Here I use the 'SET STATISTICS IO ON' command so the results of the two currently executing SPs will display the number of I / O each command requires to process the query. Here are the results received:

(12 row (s) affected)
Table 'SalesOrderDetail'. Đang ghi số 1, hợp lệ đọc 264, Physical được đọc 0, read-ahead đọc 0,
hợp lệ lob đã đọc 0, lob Physical đọc 0, lob đọc-trước đọc 0.

(1 row (s) affected)

(12 row (s) affected)
Table 'SalesOrderDetail'. Đang kiểm tra số 1, hợp lệ đọc 3, Physical được đọc 0, read-ahead đọc 0,
hợp lệ lob đã đọc 0, lob Physical đọc 0, lob đọc-trước đọc 0.

(1 row (s) affected)

When looking at the above results, we can see that the performance of the first universal storage SP is 1 scan and 264 logical reads. In contrast, the V2 version has the same number of index scans but only 3 logical reads are required to process the query. The I / O savings are 261. This number does not seem to be towering, but in case you have to call SP back and forth in a loop, for example, the performance will be significantly improved. Noticeable between the two SP versions.

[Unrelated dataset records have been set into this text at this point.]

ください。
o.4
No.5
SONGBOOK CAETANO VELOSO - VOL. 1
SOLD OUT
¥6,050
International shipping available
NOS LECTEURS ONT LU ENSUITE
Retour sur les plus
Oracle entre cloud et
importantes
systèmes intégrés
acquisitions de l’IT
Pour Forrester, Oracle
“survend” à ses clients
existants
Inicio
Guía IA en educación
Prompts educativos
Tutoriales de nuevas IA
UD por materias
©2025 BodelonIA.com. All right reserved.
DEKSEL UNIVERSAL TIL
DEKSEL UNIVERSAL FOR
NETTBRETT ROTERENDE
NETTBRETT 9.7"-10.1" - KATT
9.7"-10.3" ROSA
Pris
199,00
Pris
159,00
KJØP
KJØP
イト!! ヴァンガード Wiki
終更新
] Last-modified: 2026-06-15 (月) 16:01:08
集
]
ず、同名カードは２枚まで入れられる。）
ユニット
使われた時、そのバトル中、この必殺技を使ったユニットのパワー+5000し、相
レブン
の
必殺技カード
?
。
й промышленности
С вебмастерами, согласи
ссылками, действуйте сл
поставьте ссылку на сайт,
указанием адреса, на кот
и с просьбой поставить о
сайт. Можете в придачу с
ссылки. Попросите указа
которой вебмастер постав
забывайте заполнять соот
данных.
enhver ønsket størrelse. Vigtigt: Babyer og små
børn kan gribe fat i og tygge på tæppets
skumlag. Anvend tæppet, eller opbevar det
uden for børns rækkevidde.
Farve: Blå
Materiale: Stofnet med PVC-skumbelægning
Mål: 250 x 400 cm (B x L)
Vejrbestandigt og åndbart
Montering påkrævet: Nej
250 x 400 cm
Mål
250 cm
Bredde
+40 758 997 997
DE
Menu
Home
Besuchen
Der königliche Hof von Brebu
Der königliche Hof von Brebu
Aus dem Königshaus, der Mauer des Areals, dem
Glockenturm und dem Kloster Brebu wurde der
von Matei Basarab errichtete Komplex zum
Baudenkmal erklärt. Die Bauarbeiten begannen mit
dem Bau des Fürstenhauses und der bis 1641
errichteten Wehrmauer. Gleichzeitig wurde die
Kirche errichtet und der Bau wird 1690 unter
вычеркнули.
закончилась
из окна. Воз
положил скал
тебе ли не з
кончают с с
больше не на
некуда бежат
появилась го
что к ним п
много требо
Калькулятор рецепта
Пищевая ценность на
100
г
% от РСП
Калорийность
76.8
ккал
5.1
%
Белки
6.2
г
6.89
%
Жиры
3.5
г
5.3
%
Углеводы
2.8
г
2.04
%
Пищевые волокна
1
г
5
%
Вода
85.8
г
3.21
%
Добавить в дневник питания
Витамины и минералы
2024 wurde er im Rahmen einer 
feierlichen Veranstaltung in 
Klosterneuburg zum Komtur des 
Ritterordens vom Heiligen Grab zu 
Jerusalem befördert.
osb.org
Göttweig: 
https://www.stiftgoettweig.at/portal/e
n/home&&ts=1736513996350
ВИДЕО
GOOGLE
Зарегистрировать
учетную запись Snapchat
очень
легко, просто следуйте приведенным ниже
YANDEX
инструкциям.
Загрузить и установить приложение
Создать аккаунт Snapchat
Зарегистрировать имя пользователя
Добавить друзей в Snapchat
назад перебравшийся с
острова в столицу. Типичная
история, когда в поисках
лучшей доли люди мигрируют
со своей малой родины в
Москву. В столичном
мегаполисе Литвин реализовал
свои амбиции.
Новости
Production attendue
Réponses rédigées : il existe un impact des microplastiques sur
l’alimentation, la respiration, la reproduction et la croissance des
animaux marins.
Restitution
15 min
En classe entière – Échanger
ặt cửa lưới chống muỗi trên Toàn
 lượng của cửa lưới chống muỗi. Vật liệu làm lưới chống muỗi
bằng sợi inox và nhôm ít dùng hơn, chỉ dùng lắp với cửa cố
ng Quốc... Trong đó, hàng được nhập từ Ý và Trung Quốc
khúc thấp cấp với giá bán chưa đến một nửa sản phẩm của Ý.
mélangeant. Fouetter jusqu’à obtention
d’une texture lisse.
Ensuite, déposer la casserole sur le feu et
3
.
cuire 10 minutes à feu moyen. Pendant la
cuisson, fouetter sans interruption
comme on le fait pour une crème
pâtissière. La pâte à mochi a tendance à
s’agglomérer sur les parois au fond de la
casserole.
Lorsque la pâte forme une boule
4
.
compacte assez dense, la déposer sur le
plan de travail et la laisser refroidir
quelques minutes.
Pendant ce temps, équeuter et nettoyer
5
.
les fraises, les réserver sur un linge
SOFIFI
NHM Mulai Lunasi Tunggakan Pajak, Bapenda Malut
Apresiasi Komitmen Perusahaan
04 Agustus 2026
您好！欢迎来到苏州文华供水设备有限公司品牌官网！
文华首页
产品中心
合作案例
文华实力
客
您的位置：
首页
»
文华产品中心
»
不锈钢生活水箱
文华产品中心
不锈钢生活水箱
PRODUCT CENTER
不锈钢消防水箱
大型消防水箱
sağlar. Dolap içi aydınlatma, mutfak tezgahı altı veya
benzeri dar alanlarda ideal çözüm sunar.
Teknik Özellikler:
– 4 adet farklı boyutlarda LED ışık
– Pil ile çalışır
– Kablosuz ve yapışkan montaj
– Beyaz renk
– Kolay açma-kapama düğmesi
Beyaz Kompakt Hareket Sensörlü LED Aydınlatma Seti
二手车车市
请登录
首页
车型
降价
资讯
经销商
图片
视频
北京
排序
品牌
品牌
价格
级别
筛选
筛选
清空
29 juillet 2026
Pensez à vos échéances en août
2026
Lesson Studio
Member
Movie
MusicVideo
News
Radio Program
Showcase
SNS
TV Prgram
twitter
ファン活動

Improve I / O quality by using parameterized dynamic SQL

After reading this section, you need to understand why the SQL server has issued an inefficient implementation diagram. Above the SQL server considered logic '@PARM IS NULL' as a constant. Therefore it is decided to perform an 'index scan' operation to handle the first version of the multi-purpose stored procedure. As we know, scanning (SCAN) is always slower than searching (SEEK). By rewriting the V2 version of versatile storage SP using T-SQL dynamically, I removed the constant expression in the WHERE clause of the T-SQL statement. So the SQL server has found a more correct method that is to use the 'cluster index search' operation. If your site uses a multi-purpose stored procedure, try rewriting it with digitized dynamic SQL and wait to see how the performance will improve.